→ Text provided

• • • • •

Well, I saw the cardiologist on Friday, he wasn’t much help. He changed some medications, can’t figure out what’s wrong with my foot or why my heart function is low. His best guess was the chemo or the radiation to the chest. He wants me to have a nuclear stress test, which is scheduled for Friday, and then come back for a follow-up. I was pretty fed up, so I called my oncologist. He thinks I may have a virus (since I’ve had a fever) that is really kicking my behind, so he prescribed a six-day steroid. I do feel a bit better. I actually started feeling better Saturday morning before I started them. If things continue this way I’m hoping to be in school tomorrow. I’m still moving slowly and out of breath, but I definitely feel better. I hope to go back to chemo on Thursday. Thank you for keeping me in your thoughts and prayers. It really gets me through.

Well, so much has happened, and yet so little. It took all day to get ahold of the cardiologist, and now I’m going to see him in the morning. For some reason, I had a fever today, so now the oncologist thinks I probably have a bug and that’s why I’m so weak. They changed my antibiotic to something super strong. Then they called back and said they read my labs a second time and realized my sodium was extremely low (to the point where most people would be hospitalized), and that I need to cut my fluids way back to a liter and a half a day--so much for “flushing out the bug.” My heart rate was quite high yesterday in the hospital, so they put me on something to bring it down. It seems to be working. We decided to hold off on chemo this week and start round 13 next week. I know it’s confusing. I’ll update after I see the cardiologist and maybe I’ll have some answers. Thanks for the prayers, everyone!

Hi everyone--
Well, I've been in the ER all day. I'm home now. I wouldn't let them keep me in that jail overnight. There is something wrong wtih my heart. It's functioning at 45%. I guess that's probably why my toes are blue. I'm seeing a cardiologist tomorrow. Supposed to have chemo too, but I'm not sure that's going to happen. They did bloodwork, a chest x-ray, a CT angiogram, an echocardiogram and an EKG (all today). They want me home from work this week, but I plan to be back Monday. I hate being at home and miss my students. Please keep the prayers going--they are what gets me through all of this. Thanks so much everyone.

Hi everyone--
I thought I'd update you, since it's been a while. I just finished round 12 of chemo. I became a little anemic this last round again, so I got my Aranesp shot and now some of the tiredness is getting better. The last few weeks I've been exhausted. I'm not sure if my next scan will be after round 13 or round 14.

• • • • •

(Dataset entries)
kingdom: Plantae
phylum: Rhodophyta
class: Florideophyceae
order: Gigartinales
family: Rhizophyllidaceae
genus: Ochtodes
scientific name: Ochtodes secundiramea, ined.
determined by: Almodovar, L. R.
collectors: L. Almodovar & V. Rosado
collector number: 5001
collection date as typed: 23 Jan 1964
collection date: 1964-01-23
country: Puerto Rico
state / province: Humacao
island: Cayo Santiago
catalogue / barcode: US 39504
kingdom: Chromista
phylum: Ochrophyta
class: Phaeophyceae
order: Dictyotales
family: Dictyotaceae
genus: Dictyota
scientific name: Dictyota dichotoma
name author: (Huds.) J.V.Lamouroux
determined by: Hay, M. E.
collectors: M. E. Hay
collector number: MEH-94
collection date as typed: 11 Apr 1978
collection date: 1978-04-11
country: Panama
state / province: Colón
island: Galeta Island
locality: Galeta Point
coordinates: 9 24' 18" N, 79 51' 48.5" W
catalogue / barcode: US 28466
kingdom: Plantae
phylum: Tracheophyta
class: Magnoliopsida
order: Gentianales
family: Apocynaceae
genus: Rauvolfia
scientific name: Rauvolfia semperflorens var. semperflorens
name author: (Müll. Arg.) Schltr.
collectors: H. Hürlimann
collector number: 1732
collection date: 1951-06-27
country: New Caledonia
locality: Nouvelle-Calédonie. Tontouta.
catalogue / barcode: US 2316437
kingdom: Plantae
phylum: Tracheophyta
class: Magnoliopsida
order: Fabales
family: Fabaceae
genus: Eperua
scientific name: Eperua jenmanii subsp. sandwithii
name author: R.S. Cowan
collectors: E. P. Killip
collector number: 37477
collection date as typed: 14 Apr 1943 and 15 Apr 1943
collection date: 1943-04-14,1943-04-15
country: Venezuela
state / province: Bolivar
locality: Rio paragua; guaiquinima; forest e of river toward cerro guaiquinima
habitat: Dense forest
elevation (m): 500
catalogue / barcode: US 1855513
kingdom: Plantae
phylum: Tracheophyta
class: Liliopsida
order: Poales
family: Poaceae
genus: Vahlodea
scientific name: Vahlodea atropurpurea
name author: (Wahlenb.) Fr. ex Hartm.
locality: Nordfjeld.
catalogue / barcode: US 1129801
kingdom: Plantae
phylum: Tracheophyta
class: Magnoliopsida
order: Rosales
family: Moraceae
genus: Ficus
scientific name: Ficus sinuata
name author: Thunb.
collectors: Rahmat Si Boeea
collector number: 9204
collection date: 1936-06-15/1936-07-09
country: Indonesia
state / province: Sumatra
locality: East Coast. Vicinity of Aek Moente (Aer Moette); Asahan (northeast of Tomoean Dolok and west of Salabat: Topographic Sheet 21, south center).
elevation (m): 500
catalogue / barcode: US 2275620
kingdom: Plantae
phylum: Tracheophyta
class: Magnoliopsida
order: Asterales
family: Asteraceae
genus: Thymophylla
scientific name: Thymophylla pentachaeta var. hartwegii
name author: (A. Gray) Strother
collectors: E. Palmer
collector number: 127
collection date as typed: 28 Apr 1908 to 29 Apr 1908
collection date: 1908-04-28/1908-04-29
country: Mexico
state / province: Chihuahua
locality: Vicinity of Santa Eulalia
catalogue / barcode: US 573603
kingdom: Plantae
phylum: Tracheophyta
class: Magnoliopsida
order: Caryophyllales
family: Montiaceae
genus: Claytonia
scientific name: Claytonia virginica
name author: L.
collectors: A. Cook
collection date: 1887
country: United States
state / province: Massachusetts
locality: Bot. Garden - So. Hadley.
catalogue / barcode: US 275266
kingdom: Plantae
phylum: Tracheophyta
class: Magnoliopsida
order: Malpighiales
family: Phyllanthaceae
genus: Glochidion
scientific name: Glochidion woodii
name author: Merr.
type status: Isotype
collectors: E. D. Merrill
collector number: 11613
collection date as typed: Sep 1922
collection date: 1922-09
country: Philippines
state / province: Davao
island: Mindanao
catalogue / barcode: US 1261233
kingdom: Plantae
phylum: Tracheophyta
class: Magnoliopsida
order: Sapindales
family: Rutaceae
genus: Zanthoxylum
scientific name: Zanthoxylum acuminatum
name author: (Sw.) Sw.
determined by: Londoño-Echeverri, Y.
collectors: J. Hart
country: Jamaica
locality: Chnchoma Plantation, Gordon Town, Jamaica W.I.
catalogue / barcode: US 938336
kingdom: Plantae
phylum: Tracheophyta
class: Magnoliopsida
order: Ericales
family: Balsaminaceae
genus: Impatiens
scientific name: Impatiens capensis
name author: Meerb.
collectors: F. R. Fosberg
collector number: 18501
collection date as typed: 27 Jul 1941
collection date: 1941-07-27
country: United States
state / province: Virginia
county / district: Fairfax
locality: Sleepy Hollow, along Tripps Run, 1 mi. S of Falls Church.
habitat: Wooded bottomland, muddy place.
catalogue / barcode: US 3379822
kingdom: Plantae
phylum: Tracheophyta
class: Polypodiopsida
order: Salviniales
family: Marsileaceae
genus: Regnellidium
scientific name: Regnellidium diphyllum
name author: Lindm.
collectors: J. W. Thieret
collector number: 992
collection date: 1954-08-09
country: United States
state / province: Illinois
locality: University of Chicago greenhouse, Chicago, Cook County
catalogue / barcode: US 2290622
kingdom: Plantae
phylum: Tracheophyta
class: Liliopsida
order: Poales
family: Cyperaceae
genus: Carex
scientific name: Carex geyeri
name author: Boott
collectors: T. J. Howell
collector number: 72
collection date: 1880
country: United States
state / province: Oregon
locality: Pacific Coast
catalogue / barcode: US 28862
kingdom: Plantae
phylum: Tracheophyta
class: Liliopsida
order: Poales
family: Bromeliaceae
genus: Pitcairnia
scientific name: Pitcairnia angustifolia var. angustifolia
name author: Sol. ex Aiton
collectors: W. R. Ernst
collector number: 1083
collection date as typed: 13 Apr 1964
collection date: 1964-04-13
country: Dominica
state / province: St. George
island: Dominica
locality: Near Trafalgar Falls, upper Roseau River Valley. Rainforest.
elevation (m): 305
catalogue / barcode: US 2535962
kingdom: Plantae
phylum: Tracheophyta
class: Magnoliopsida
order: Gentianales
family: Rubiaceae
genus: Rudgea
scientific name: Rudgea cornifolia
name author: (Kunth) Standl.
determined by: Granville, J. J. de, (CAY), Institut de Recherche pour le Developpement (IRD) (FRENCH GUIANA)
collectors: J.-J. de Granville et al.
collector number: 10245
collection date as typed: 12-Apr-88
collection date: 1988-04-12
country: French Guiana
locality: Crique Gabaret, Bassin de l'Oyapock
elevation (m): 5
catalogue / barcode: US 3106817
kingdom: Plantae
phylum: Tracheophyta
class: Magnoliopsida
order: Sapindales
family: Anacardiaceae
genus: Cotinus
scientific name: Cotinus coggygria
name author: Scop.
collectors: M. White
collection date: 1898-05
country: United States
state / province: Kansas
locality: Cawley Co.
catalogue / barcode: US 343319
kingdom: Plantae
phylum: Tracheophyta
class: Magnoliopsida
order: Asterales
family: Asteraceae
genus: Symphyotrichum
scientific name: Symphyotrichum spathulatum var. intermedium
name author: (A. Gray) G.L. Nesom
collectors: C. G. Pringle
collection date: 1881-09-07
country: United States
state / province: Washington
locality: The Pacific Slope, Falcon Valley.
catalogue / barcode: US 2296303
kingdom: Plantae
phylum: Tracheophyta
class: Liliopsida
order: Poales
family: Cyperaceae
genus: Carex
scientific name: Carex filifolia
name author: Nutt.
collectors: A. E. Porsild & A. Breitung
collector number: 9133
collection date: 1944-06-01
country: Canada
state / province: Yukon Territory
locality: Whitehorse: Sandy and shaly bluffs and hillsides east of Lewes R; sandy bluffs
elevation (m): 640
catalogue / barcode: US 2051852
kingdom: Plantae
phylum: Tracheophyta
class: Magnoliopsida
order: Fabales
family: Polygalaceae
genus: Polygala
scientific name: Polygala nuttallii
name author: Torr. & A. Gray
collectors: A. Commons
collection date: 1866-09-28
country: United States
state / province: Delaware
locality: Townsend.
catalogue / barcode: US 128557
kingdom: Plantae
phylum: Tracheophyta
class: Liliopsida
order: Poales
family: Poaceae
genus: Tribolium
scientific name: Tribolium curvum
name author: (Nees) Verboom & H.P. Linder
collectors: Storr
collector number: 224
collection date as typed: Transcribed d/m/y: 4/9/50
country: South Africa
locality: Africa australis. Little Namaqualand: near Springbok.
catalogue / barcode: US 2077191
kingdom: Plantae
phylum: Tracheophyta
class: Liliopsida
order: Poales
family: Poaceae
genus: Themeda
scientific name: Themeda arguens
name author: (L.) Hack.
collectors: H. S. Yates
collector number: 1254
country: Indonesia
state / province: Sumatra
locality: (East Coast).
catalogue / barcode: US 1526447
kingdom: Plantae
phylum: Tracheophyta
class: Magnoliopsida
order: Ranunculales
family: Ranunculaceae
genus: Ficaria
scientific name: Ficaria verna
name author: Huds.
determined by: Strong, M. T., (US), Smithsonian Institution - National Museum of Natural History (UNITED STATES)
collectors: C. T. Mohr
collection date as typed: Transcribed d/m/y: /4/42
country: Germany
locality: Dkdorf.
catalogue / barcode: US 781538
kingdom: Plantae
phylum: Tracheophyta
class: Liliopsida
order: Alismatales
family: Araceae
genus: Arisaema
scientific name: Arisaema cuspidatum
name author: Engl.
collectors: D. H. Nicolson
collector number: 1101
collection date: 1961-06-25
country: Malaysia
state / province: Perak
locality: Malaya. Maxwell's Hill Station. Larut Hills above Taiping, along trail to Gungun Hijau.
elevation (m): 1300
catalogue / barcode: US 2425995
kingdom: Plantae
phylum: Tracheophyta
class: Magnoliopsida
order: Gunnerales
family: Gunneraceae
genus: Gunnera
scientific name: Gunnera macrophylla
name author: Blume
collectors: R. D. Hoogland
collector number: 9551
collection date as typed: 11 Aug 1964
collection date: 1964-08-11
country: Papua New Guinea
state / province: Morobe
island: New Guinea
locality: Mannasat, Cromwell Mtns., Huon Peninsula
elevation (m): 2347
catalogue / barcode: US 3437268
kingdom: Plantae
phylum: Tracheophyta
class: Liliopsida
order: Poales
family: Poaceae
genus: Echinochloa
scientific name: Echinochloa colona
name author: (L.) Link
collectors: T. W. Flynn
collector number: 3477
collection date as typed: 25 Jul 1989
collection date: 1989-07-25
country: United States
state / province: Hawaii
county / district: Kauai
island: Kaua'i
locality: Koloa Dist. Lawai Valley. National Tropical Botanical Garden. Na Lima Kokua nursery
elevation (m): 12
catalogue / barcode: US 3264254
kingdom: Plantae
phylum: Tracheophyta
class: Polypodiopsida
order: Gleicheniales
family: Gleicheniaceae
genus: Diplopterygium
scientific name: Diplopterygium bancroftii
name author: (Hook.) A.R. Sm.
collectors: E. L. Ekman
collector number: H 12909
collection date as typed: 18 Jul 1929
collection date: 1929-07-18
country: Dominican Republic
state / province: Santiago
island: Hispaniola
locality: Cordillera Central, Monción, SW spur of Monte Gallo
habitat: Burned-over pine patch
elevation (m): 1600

• • • • •

→ Aim of the task
According to the health updates above, at what percentage was the writer's heart functioning after the day in the ER?

→ Expected answer
45%